EXERCISE AIM:
Reproduce the text of every row below word for word. Leave the pictures out of your answer.

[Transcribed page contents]

═══

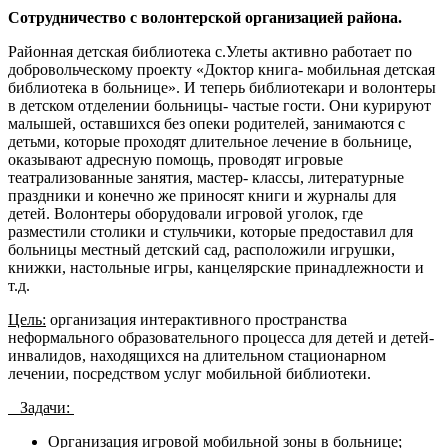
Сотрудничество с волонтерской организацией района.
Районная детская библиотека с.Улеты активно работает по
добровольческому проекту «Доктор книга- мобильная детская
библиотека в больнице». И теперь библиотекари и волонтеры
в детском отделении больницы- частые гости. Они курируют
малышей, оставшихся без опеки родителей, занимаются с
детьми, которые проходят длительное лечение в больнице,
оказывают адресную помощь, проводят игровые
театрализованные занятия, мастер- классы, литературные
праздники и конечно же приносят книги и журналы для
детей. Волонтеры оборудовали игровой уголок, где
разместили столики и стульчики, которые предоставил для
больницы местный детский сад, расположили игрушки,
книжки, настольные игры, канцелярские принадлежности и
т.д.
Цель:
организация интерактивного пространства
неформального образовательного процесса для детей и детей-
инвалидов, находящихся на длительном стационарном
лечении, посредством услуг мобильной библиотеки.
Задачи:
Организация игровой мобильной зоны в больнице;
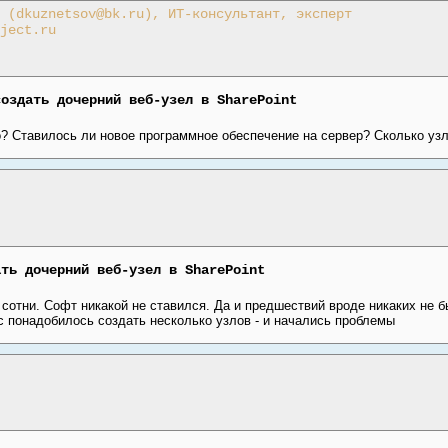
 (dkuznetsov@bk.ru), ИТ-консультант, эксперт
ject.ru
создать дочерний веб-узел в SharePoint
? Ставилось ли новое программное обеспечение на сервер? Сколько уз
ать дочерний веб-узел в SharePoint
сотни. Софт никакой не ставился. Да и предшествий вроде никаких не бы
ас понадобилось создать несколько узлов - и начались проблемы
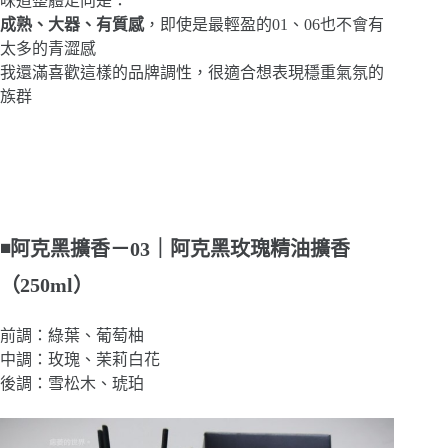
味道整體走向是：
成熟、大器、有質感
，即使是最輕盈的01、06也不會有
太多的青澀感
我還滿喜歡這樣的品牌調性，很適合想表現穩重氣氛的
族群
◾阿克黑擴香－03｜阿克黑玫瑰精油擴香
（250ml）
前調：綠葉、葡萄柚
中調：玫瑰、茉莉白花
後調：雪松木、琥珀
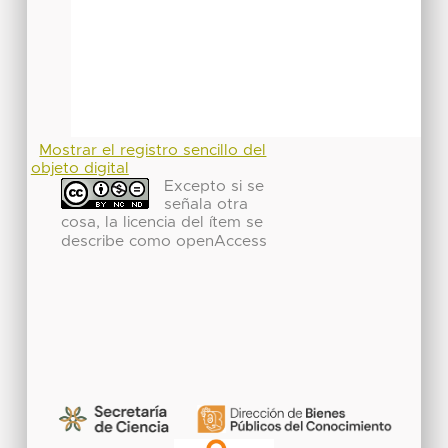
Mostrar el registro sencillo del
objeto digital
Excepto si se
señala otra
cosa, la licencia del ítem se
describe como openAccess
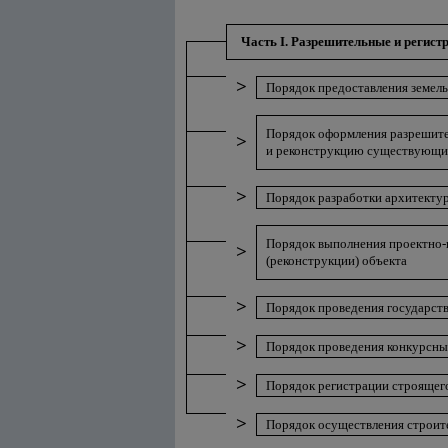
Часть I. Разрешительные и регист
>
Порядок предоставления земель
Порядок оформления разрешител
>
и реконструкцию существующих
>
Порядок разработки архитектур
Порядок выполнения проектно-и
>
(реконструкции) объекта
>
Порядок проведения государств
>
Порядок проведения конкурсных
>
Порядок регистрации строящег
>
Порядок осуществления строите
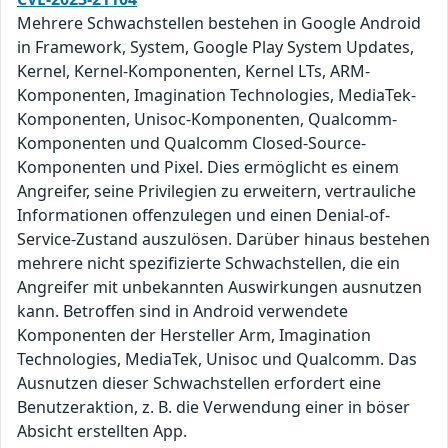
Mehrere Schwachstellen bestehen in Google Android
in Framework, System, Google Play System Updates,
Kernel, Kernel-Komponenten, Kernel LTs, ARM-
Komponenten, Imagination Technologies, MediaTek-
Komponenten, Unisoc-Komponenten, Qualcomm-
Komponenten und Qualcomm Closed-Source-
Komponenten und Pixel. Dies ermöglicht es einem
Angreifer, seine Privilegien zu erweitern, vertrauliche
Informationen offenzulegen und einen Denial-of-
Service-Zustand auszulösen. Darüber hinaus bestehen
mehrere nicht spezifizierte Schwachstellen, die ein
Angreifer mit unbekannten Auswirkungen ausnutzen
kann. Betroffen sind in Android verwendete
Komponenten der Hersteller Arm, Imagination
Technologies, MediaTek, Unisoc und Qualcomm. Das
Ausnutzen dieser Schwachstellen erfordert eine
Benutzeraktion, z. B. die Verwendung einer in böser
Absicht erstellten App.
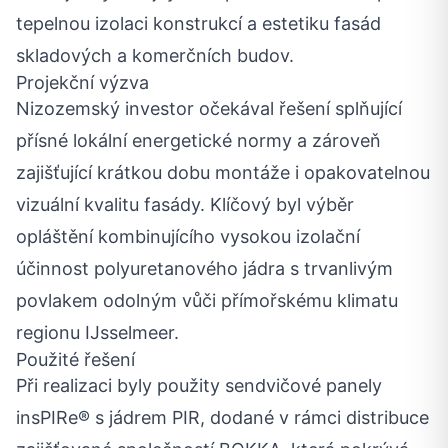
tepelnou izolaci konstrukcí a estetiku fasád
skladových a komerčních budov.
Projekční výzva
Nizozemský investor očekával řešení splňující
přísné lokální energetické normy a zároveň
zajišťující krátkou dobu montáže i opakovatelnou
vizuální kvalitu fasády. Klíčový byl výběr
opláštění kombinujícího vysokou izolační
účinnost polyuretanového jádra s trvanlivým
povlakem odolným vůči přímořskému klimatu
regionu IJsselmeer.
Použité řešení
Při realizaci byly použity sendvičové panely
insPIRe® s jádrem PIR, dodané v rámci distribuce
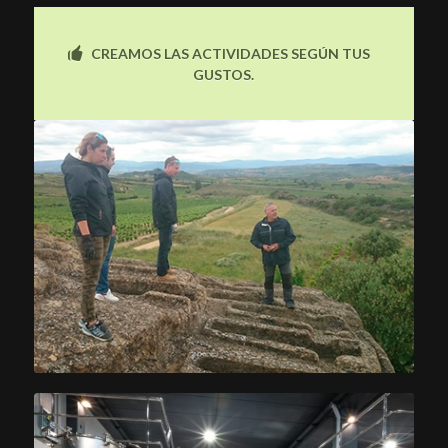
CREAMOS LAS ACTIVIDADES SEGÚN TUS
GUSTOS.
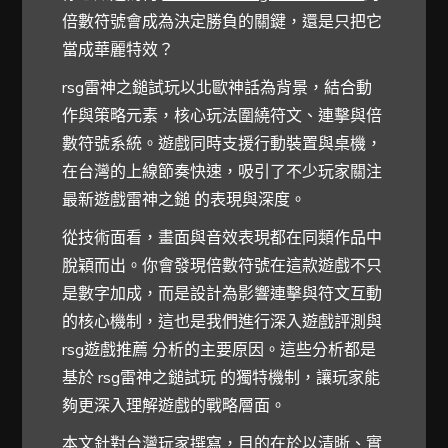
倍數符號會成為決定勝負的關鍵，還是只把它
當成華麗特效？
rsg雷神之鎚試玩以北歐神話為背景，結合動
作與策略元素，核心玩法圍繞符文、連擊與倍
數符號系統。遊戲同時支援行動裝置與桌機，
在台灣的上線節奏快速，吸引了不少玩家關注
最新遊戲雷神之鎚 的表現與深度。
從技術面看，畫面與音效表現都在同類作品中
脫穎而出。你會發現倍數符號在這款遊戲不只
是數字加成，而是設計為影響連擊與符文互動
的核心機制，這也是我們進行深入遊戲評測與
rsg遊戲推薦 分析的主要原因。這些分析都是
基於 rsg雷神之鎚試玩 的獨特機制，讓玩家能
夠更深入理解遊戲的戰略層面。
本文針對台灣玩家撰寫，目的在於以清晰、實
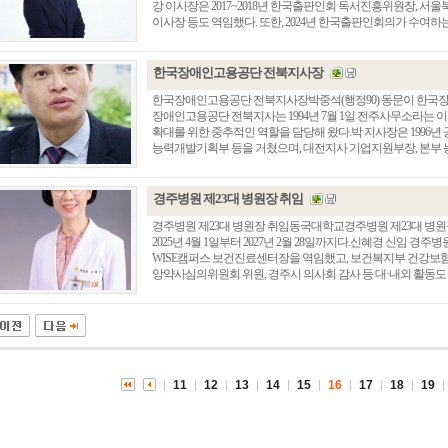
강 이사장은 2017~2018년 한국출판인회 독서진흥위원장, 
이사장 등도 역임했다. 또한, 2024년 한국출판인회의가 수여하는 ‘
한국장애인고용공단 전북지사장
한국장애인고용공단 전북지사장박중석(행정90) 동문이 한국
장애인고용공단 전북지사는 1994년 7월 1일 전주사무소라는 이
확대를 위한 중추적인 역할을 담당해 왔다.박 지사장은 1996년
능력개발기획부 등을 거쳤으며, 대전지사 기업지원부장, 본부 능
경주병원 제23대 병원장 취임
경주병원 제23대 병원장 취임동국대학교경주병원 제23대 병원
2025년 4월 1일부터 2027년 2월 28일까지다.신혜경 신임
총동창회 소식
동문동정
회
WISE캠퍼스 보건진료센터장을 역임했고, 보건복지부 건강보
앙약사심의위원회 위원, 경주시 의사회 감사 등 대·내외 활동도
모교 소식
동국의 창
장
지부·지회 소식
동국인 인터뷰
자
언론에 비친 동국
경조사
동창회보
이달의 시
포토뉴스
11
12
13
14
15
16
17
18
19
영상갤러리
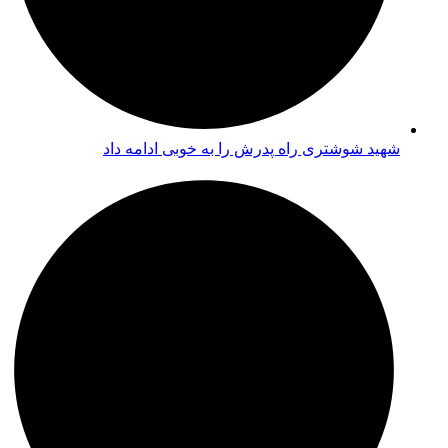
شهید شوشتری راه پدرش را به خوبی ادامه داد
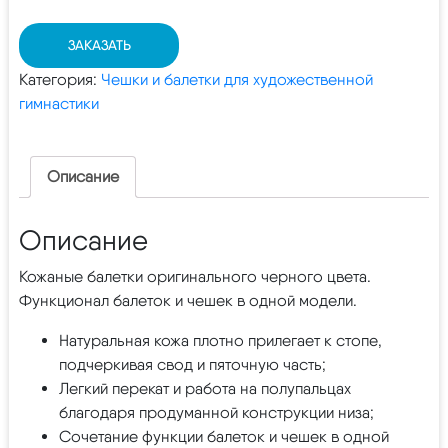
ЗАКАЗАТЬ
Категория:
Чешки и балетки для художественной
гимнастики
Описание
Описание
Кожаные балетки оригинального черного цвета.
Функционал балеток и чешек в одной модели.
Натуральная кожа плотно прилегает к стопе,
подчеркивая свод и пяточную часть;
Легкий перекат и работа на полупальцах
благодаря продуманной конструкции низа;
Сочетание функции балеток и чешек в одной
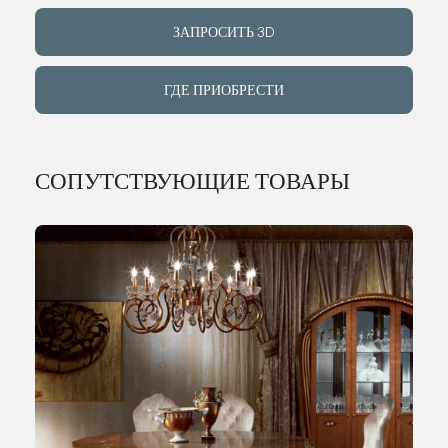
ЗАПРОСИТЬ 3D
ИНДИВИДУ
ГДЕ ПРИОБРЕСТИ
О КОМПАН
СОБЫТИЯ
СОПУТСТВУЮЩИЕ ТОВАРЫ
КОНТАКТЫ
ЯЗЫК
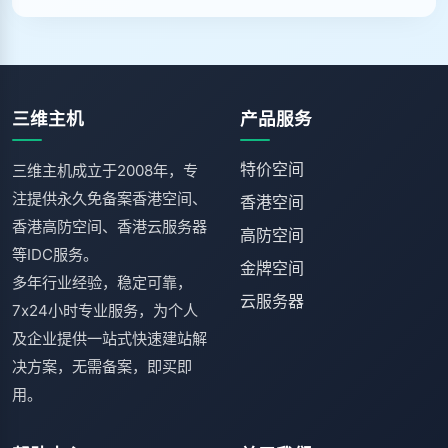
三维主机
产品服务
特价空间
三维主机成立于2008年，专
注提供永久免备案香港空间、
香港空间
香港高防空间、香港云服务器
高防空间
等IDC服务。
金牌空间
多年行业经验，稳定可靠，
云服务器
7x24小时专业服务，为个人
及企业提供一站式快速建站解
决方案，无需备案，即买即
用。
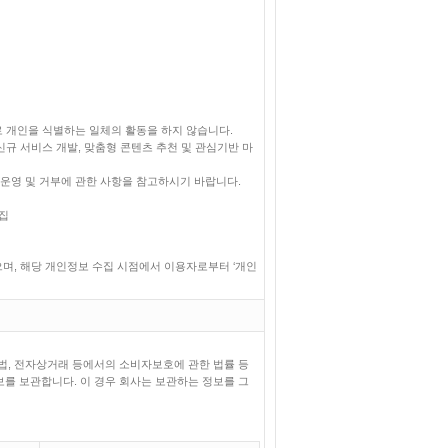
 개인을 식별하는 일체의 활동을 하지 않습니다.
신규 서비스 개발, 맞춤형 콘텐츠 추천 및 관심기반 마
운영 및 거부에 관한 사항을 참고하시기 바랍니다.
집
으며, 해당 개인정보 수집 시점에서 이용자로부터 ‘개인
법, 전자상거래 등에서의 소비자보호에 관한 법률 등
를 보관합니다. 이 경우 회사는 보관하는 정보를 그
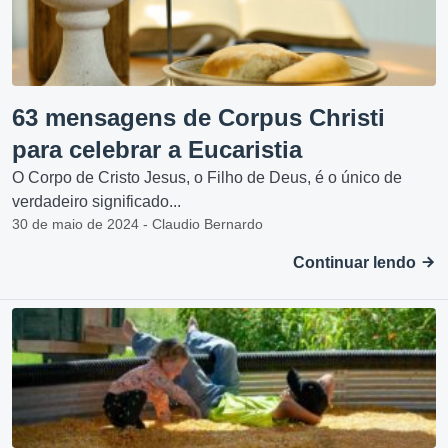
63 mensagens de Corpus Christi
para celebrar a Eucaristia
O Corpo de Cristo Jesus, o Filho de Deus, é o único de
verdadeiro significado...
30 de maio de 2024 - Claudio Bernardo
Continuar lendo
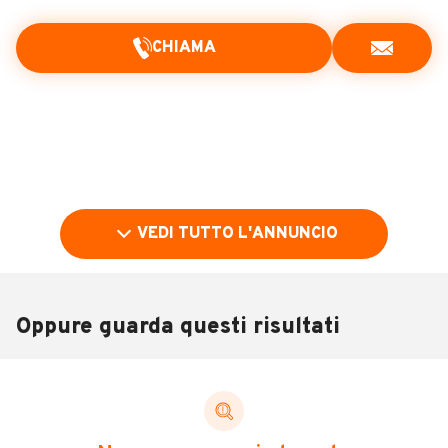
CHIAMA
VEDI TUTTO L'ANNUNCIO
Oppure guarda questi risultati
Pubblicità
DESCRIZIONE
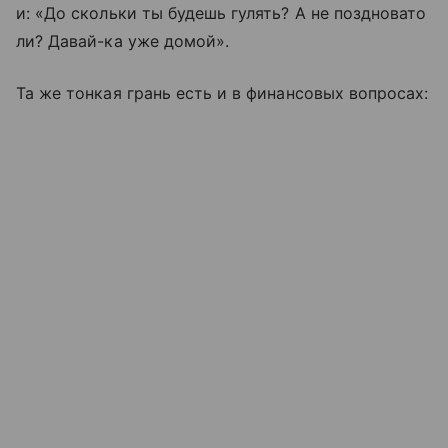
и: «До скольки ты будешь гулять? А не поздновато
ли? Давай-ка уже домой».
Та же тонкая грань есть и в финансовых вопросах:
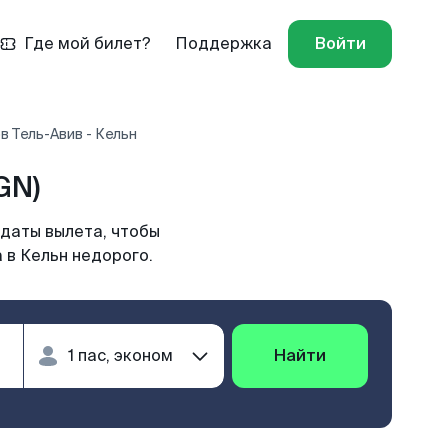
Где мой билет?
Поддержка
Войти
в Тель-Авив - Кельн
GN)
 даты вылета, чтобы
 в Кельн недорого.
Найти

═══

EXERCISE ANSWER:
Сотрудничество с волонтерской организацией района.
Районная детская библиотека с.Улеты активно работает по
добровольческому проекту «Доктор книга- мобильная детская
библиотека в больнице». И теперь библиотекари и волонтеры
в детском отделении больницы- частые гости. Они курируют
малышей, оставшихся без опеки родителей, занимаются с
детьми, которые проходят длительное лечение в больнице,
оказывают адресную помощь, проводят игровые
театрализованные занятия, мастер- классы, литературные
праздники и конечно же приносят книги и журналы для
детей. Волонтеры оборудовали игровой уголок, где
разместили столики и стульчики, которые предоставил для
больницы местный детский сад, расположили игрушки,
книжки, настольные игры, канцелярские принадлежности и
т.д.
Цель:
организация интерактивного пространства
неформального образовательного процесса для детей и детей-
инвалидов, находящихся на длительном стационарном
лечении, посредством услуг мобильной библиотеки.
Задачи:
Организация игровой мобильной зоны в больнице;
 (dkuznetsov@bk.ru), ИТ-консультант, эксперт
ject.ru
создать дочерний веб-узел в SharePoint
? Ставилось ли новое программное обеспечение на сервер? Сколько уз
ать дочерний веб-узел в SharePoint
сотни. Софт никакой не ставился. Да и предшествий вроде никаких не бы
ас понадобилось создать несколько узлов - и начались проблемы
味道整體走向是：
成熟、大器、有質感
，即使是最輕盈的01、06也不會有
太多的青澀感
我還滿喜歡這樣的品牌調性，很適合想表現穩重氣氛的
族群
◾阿克黑擴香－03｜阿克黑玫瑰精油擴香
（250ml）
前調：綠葉、葡萄柚
中調：玫瑰、茉莉白花
後調：雪松木、琥珀
Mostrar el registro sencillo del
objeto digital
Excepto si se
señala otra
cosa, la licencia del ítem se
describe como openAccess
Часть I. Разрешительные и регист
>
Порядок предоставления земель
Порядок оформления разрешител
>
и реконструкцию существующих
>
Порядок разработки архитектур
Порядок выполнения проектно-и
>
(реконструкции) объекта
>
Порядок проведения государств
>
Порядок проведения конкурсных
>
Порядок регистрации строящег
>
Порядок осуществления строите
Mehrere Schwachstellen bestehen in Google Android
in Framework, System, Google Play System Updates,
Kernel, Kernel-Komponenten, Kernel LTs, ARM-
Komponenten, Imagination Technologies, MediaTek-
Komponenten, Unisoc-Komponenten, Qualcomm-
Komponenten und Qualcomm Closed-Source-
Komponenten und Pixel. Dies ermöglicht es einem
Angreifer, seine Privilegien zu erweitern, vertrauliche
Informationen offenzulegen und einen Denial-of-
Service-Zustand auszulösen. Darüber hinaus bestehen
mehrere nicht spezifizierte Schwachstellen, die ein
Angreifer mit unbekannten Auswirkungen ausnutzen
kann. Betroffen sind in Android verwendete
Komponenten der Hersteller Arm, Imagination
Technologies, MediaTek, Unisoc und Qualcomm. Das
Ausnutzen dieser Schwachstellen erfordert eine
Benutzeraktion, z. B. die Verwendung einer in böser
Absicht erstellten App.
tepelnou izolaci konstrukcí a estetiku fasád
skladových a komerčních budov.
Projekční výzva
Nizozemský investor očekával řešení splňující
přísné lokální energetické normy a zároveň
zajišťující krátkou dobu montáže i opakovatelnou
vizuální kvalitu fasády. Klíčový byl výběr
opláštění kombinujícího vysokou izolační
účinnost polyuretanového jádra s trvanlivým
povlakem odolným vůči přímořskému klimatu
regionu IJsselmeer.
Použité řešení
Při realizaci byly použity sendvičové panely
insPIRe® s jádrem PIR, dodané v rámci distribuce
CREAMOS LAS ACTIVIDADES SEGÚN TUS
GUSTOS.
倍數符號會成為決定勝負的關鍵，還是只把它
當成華麗特效？
rsg雷神之鎚試玩以北歐神話為背景，結合動
作與策略元素，核心玩法圍繞符文、連擊與倍
數符號系統。遊戲同時支援行動裝置與桌機，
在台灣的上線節奏快速，吸引了不少玩家關注
最新遊戲雷神之鎚 的表現與深度。
從技術面看，畫面與音效表現都在同類作品中
脫穎而出。你會發現倍數符號在這款遊戲不只
是數字加成，而是設計為影響連擊與符文互動
的核心機制，這也是我們進行深入遊戲評測與
rsg遊戲推薦 分析的主要原因。這些分析都是
基於 rsg雷神之鎚試玩 的獨特機制，讓玩家能
夠更深入理解遊戲的戰略層面。
本文針對台灣玩家撰寫，目的在於以清晰、實
강 이사장은 2017~2018년 한국출판인회 독서진흥위원장, 
이사장 등도 역임했다. 또한, 2024년 한국출판인회의가 수여하는 ‘
한국장애인고용공단 전북지사장
한국장애인고용공단 전북지사장박중석(행정90) 동문이 한국
장애인고용공단 전북지사는 1994년 7월 1일 전주사무소라는 이
확대를 위한 중추적인 역할을 담당해 왔다.박 지사장은 1996년
능력개발기획부 등을 거쳤으며, 대전지사 기업지원부장, 본부 능
경주병원 제23대 병원장 취임
경주병원 제23대 병원장 취임동국대학교경주병원 제23대 병원
2025년 4월 1일부터 2027년 2월 28일까지다.신혜경 신임
총동창회 소식
동문동정
회
WISE캠퍼스 보건진료센터장을 역임했고, 보건복지부 건강보
앙약사심의위원회 위원, 경주시 의사회 감사 등 대·내외 활동도
모교 소식
동국의 창
장
지부·지회 소식
동국인 인터뷰
자
언론에 비친 동국
경조사
동창회보
이달의 시
포토뉴스
11
12
13
14
15
16
17
18
19
영상갤러리
شهید شوشتری راه پدرش را به خوبی ادامه داد
ЗАКАЗАТЬ
Категория:
Чешки и балетки для художественной
гимнастики
Описание
Описание
Кожаные балетки оригинального черного цвета.
Функционал балеток и чешек в одной модели.
Натуральная кожа плотно прилегает к стопе,
подчеркивая свод и пяточную часть;
Легкий перекат и работа на полупальцах
благодаря продуманной конструкции низа;
Сочетание функции балеток и чешек в одной
ЗАПРОСИТЬ 3D
ИНДИВИДУ
ГДЕ ПРИОБРЕСТИ
О КОМПАН
СОБЫТИЯ
СОПУТСТВУЮЩИЕ ТОВАРЫ
КОНТАКТЫ
ЯЗЫК
三维主机
产品服务
特价空间
三维主机成立于2008年，专
注提供永久免备案香港空间、
香港空间
香港高防空间、香港云服务器
高防空间
等IDC服务。
金牌空间
多年行业经验，稳定可靠，
云服务器
7x24小时专业服务，为个人
及企业提供一站式快速建站解
决方案，无需备案，即买即
用。
 개인을 식별하는 일체의 활동을 하지 않습니다.
신규 서비스 개발, 맞춤형 콘텐츠 추천 및 관심기반 마
운영 및 거부에 관한 사항을 참고하시기 바랍니다.
집
으며, 해당 개인정보 수집 시점에서 이용자로부터 ‘개인
법, 전자상거래 등에서의 소비자보호에 관한 법률 등
를 보관합니다. 이 경우 회사는 보관하는 정보를 그
63 mensagens de Corpus Christi
para celebrar a Eucaristia
O Corpo de Cristo Jesus, o Filho de Deus, é o único de
verdadeiro significado...
30 de maio de 2024 - Claudio Bernardo
Continuar lendo
CHIAMA
VEDI TUTTO L'ANNUNCIO
Oppure guarda questi risultati
Pubblicità
DESCRIZIONE
и: «До скольки ты будешь гулять? А не поздновато
ли? Давай-ка уже домой».
Та же тонкая грань есть и в финансовых вопросах:
Где мой билет?
Поддержка
Войти
в Тель-Авив - Кельн
GN)
 даты вылета, чтобы
 в Кельн недорого.
Найти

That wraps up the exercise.